In 2016, Brooklyn Public Library and Theater of War Productions worked together to present a dramatic reading from Euripides' Madness of Hercules to facilitate a community conversation on the social impact of gun violence. BPL's involvement in the current residency-which includes engaging new audiences, developing related public programs, and helping to identify communities where the events will take place-embodies one of the ways Brooklyn Public Library is defining a new model for the role libraries can play in people's lives and address vital issues.

Bryan Doerries is a Brooklyn-based writer, director, and translator, who currently serves as Artistic Director of Theater of War Productions. A self-described evangelist for classical literature and its relevance to our lives today, Doerries uses age-old approaches to help individuals and communities heal from trauma and loss.

During his tenure at Theater of War Productions, the company has presented diverse projects across the country and internationally. Theater of War Productions uses dramatic readings of seminal plays and community conversations to confront topics such as combat-related psychological injury, end-of-life care, police and community relations, prison reform, gun violence, domestic violence, sexual assault, and substance abuse and addiction.
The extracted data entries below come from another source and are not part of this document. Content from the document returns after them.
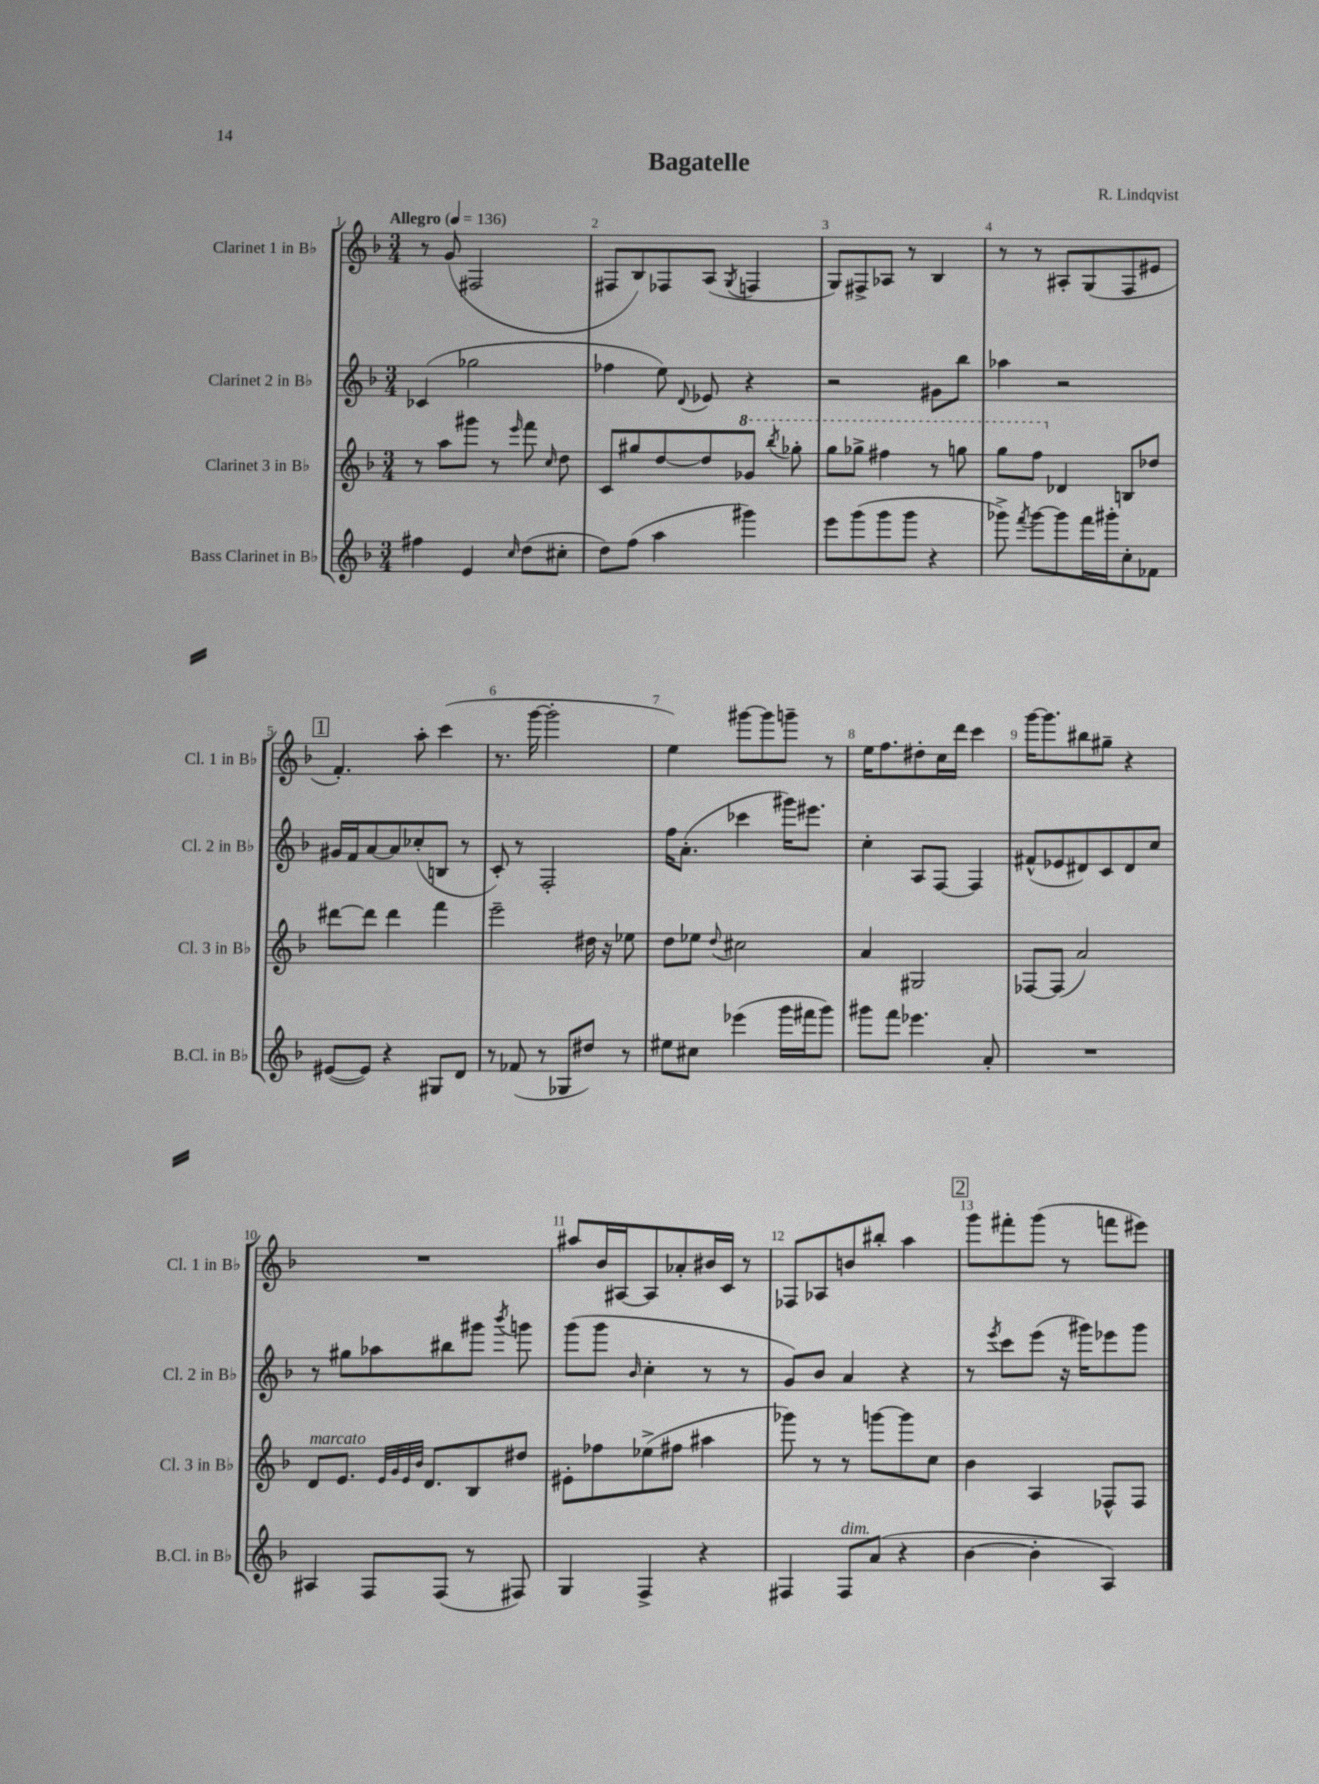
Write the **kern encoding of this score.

**kern	**kern	**kern	**kern
*part4	*part3	*part2	*part1
*staff4	*staff3	*staff2	*staff1
*I"Bass Clarinet in B♭	*I"Clarinet 3 in B♭	*I"Clarinet 2 in B♭	*I"Clarinet 1 in B♭
*I'B.Cl. in B♭	*I'Cl. 3 in B♭	*I'Cl. 2 in B♭	*I'Cl. 1 in B♭
*clefG2	*clefG2	*clefG2	*clefG2
*k[b-]	*k[b-]	*k[b-]	*k[b-]
*M3/4	*M3/4	*M3/4	*M3/4
*MM136	*MM136	*MM136	*MM136
=1	=1	=1	=1
!	!	!	!LO:TX:a:B:t=Allegro
4ff#X\	8r	(4c-X/	8r
.	8aa\L	.	(8g/
4e/	8ggg#X\J	2gg-X\	2F#X/
.	8r	.	.
16qqcc/	16qqeee/	.	.
(8dd\L	8fff\	.	.
.	16qqcc/	.	.
8cc#X'\J	8dd\	.	.
=2	=2	=2	=2
8dd\L)	8c/L	4ff-X\	8F#X/L
(8ff\J	8gg#X/	.	8B-/)
4aa\	[8dd/	8ee\)	8F-X/
.	.	8qqd/	.
.	8dd/]	8e-X/	(8A/J
.	.	.	8qG/
*	*8va	*	*
4ggg#X\)	8gg-X/J	4r	4Fn/
.	8qbbb-/	.	.
.	8ggg-X'\	.	.
=3	=3	=3	=3
8eee\L	8ggg\L	2r	8G/L)
(8ggg\	8ggg-X^\J	.	8F#X^/
8ggg\	4fff#X\	.	8A-X/J
8ggg\J	.	.	8r
4r	8r	8g#X\L	4B-/
.	8gggn\	8bb-\J	.
=4	=4	=4	=4
8ggg-X^\)	8ggg\L	4aa-X\	8r
8qfff/	.	.	.
[8ggg-\L	8fff\J	.	8r
*	*X8va	*	*
8ggg-\]	4d-X/	2r	8A#X'/L
16fff\L	.	.	(8G/
16ggg#X'\J	.	.	.
8cc'\	8Bn/L	.	8F/
8f-X\J	8dd-X/J	.	8e#X/J
!!LO:LB:g=z
!!LO:REH:place=s1:t=1
=5	=5	=5	=5
([8e#X/L	[8ddd#X\L	16g#X/LL	4.f'/)
.	.	16f/J	.
8e#/J])	8ddd#\J]	[8a/	.
4r	4ddd#\	8a/]	.
.	.	(8cc-X'/	8aa'\
8G#X/L	4fff\	8Bn/J	(4ccc\
8d/J	.	8r	.
=6	=6	=6	=6
8r	2eee~\	8c'/)	8.r
(8f-X/	.	8r	.
.	.	.	[16ggg\
8r	.	2F'/	2ggg'\]
8G-X/L	.	.	.
8dd#X/J)	16dd#X\	.	.
.	16r	.	.
8r	8ee-X\	.	.
=7	=7	=7	=7
8ee#X\L	8dd\L	16ff\KL	4ee\)
.	.	(8.a'\J	.
8cc#X\J	8ee-X\J	.	.
.	8qqdd/	.	.
(4eee-X\	2cc#X\	4ccc-X\	[8ggg#X\L
.	.	.	8ggg#\]
16ggg\LL	.	16ggg#X\KL)	8gggn~\J
16fff#X\J	.	8.eee#X\J	.
8ggg\J)	.	.	8r
=8	=8	=8	=8
8ggg#X\L	4a/	4cc'\	16ee\KL
.	.	.	8.ff\
8fff\J	.	.	.
4.eee-X\	2G#X/	8A/L	8dd#X'\
.	.	[8F/J	16cc\L
.	.	.	16ddd\JJ
.	.	4F/]	4ccc\
8a'/	.	.	.
=9	=9	=9	=9
2.r	[8F-X/L	(8f#X^^/L	[16ggg\KL
.	.	.	8.ggg\]
.	(8F-/J]	8e-X/	.
.	2a/)	8d#X/)	8bb#X\
.	.	8c/	8gg#X~\J
.	.	8d#/	4r
.	.	8cc/J	.
!!LO:LB:g=z
=10	=10	=10	=10
!	!LO:TX:a:i:t=marcato	!	!
4A#X/	8d/L	8r	2.r
.	8.e/J	8gg#X\L	.
8F/L	.	8aa-X\	.
.	32qqe/LLL	.	.
.	32qqg/	.	.
.	32qqe/	.	.
.	32qqb-/JJJ	.	.
.	8.d/L	.	.
(8F/J	.	8bb#X\	.
8r	8B-/	8ggg#X\J	.
.	.	8qbbb-/	.
8F#X/)	8dd#X/J	8gggn\	.
=11	=11	=11	=11
4G/	8e#X'\L	(8ggg\L	8aa#X/L
.	8ff-X\	8ggg\J	16b-/L
.	.	.	[16A#X/J
.	.	16qqb-/	.
4F^/	(8ee-X^\	4cc'\	8A#/]
.	8ff#X\J	.	8a-X'/
4r	4aa#X\	8r	16b#X/L
.	.	.	16c/JJ
.	.	8r	8r
=12	=12	=12	=12
4F#X/	8ggg-X\)	8g/L)	8F-X/L
.	8r	8b-/J	8A-X/
!LO:TX:a:i:t=dim.	!	!	!
8F#/L	8r	4a/	8bn/
(8a/J	[8gggn\L	.	8bb#X'/J
4r	8ggg\]	4r	4aa\
.	8cc\J	.	.
!!LO:REH:place=s1:t=2
=13	=13	=13	=13
[4b-\	4b-\	8r	8ggg\L
.	.	8qeee/	.
.	.	8ccc\L	8fff#X'\
4b-'\]	4A/	(8eee\J	(8ggg\J
.	.	16r	8r
.	.	16ggg#X\KL)	.
4A/)	8F-X^^/L	8eee-X\	8fffn\L
.	8F-/J	8ggg#\J	8eee#X\J)
==	==	==	==
*-	*-	*-	*-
Doerries' book, The Theater of War: What Ancient Greek Tragedies Can Teach Us Today, was published by Alfred A. Knopf in September of 2015, along with a volume of his translations of ancient Greek tragedies, entitled All That You've Seen Here is God. His graphic novel, The Odyssey of Sergeant Jack Brennan, an adaptation of Homer's Odyssey as told by an infantry Marine to his squad, was published by Pantheon in April of 2016. Doerries lectures on his work at cultural venues throughout the world and, in recent years, has taught courses at Princeton University, the Stella Adler Studio of Acting, and the Bard Prison Initiative.

Doerries is a proud graduate of Kenyon College and serves as a board member of the Alliance for Young Artists & Writers and Friends of the Young Writers Workshop. In March 2017, he was named Public Artist in Residence (PAIR) for the City of New York, a joint appointment with the New York City Department of Veterans' Services and Department of Cultural Affairs. During this two-year residency, he will bring more than 60 Theater of War Productions projects to diverse communities across all five boroughs.